Il Vittorione puttaniere
Il puttaniere Vittorio Emanuele II, era padre di molti “figli illegittimi, avuti da varie donne ... in particolare la Chiesa gli rimproverava la relazione con la figlia di un sottufficiale dell’Esercito, Rosina Vercellana ...” definita dal Pontefice “... donna volgare e disonesta” ma si fotteva pure la moglie del criminale di guerra ungherese Istvan Turr fatto generale dal Garibaldi e diventato spia agli ordini del Savoia Vittorio Emanuele per meriti “di corna”, la moglie di un altro agente segreto, il cavalier Enrico Blusa e “...amava parlare di battaglie e di stragi con un linguaggio da bassa macelleria come se gli piacesse l’idea di un campo di battaglia ridotto a carnaio ...” e di “ ... non provare alcun dolore per i caduti in guerra ...”.
Sia il Vittorione che Cavour se la spassavano anche con la contessa di Castiglione della quale il re savoiardo teneva una foto oscena a grandezza naturale in una cassapanca:”...la contessa di Castiglione che, in passato, aveva frequentato il suo letto, quello di Cavour e una dozzina d’altri in case diverse...”. (Lorenzo Del Boca, Maledetti Savoia, Edizioni Piemme SpA, Casale Monferrato, 1998, pag. 248)
************
* COMPITI DA SVOLGERE:
**1.** Rispondi a queste domande sul brano su Vittorio Emanuele II:
(a) Di chi era figlia Rosina Vercellana?
(b) Dove teneva il re la foto della contessa di Castiglione?
(c) Qual è il titolo del libro citato alla fine?
**2.** Dal brano su Vittorio Emanuele II, trascrivi fedelmente la parte che si apre con le parole "Sia il Vittorione" e si chiude con "1998, pag. 248)".
Per quanto richiesto qui non serve consultare i dati.

* DATI FORNITI:
************
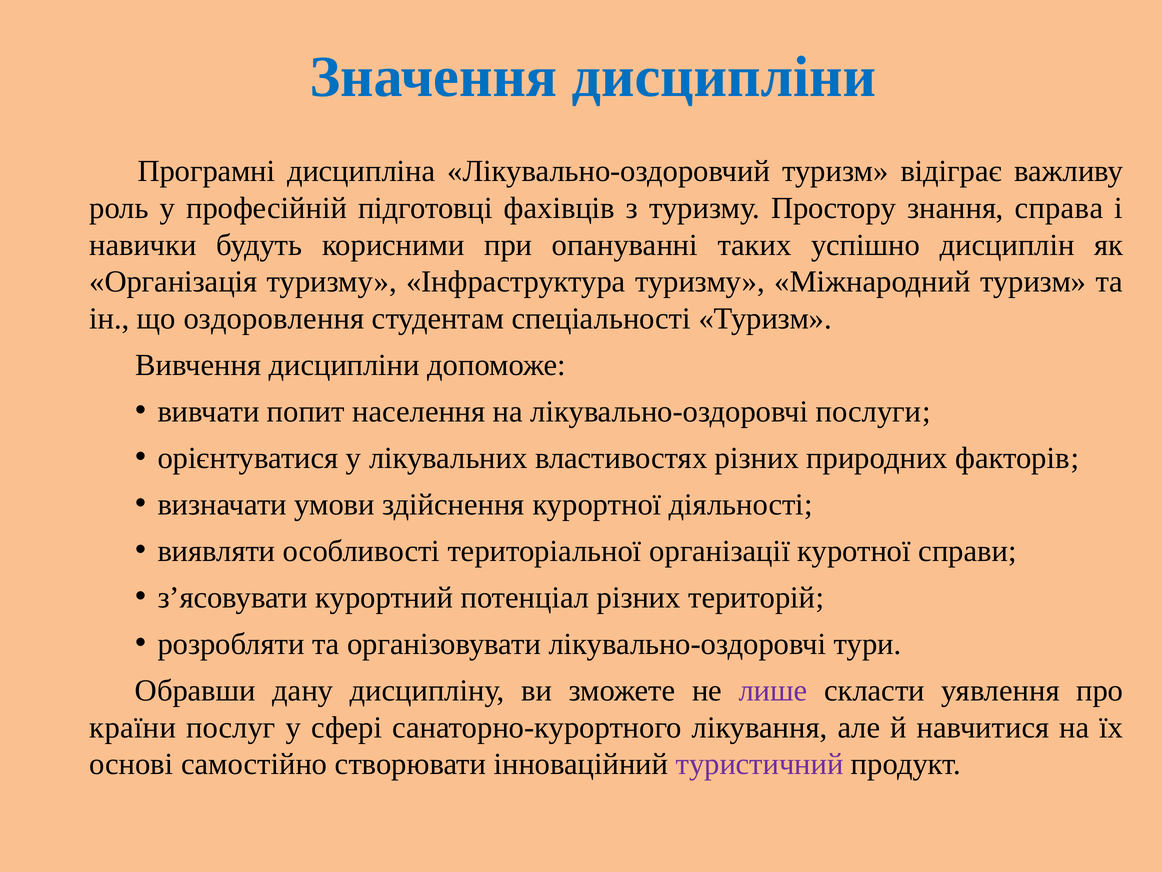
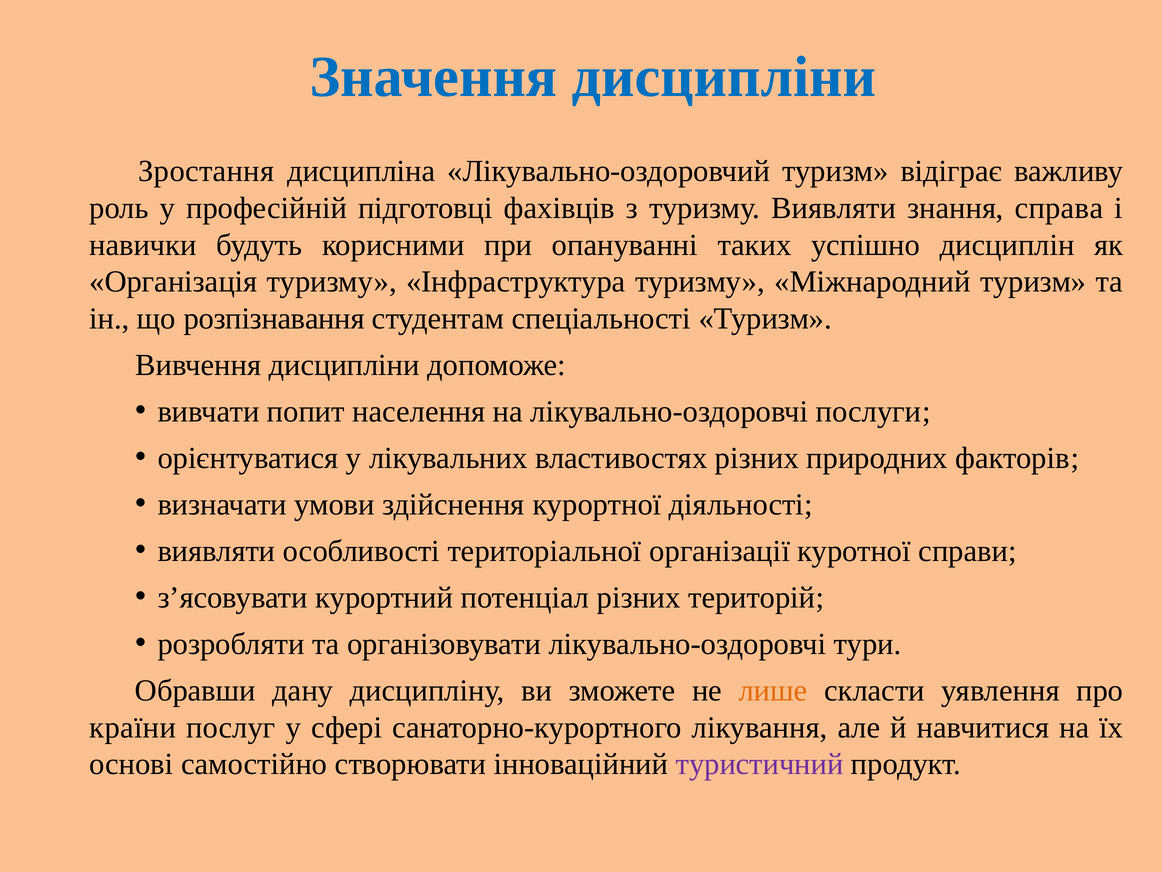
Програмні: Програмні -> Зростання
туризму Простору: Простору -> Виявляти
оздоровлення: оздоровлення -> розпізнавання
лише colour: purple -> orange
************
* RISPOSTE AI COMPITI:
**1.**
(a) Di un sottufficiale dell'Esercito.
(b) In una cassapanca.
(c) Maledetti Savoia.

**2.**
Sia il Vittorione che Cavour se la spassavano anche con la contessa di Castiglione della quale il re savoiardo teneva una foto oscena a grandezza naturale in una cassapanca:”...la contessa di Castiglione che, in passato, aveva frequentato il suo letto, quello di Cavour e una dozzina d’altri in case diverse...”. (Lorenzo Del Boca, Maledetti Savoia, Edizioni Piemme SpA, Casale Monferrato, 1998, pag. 248)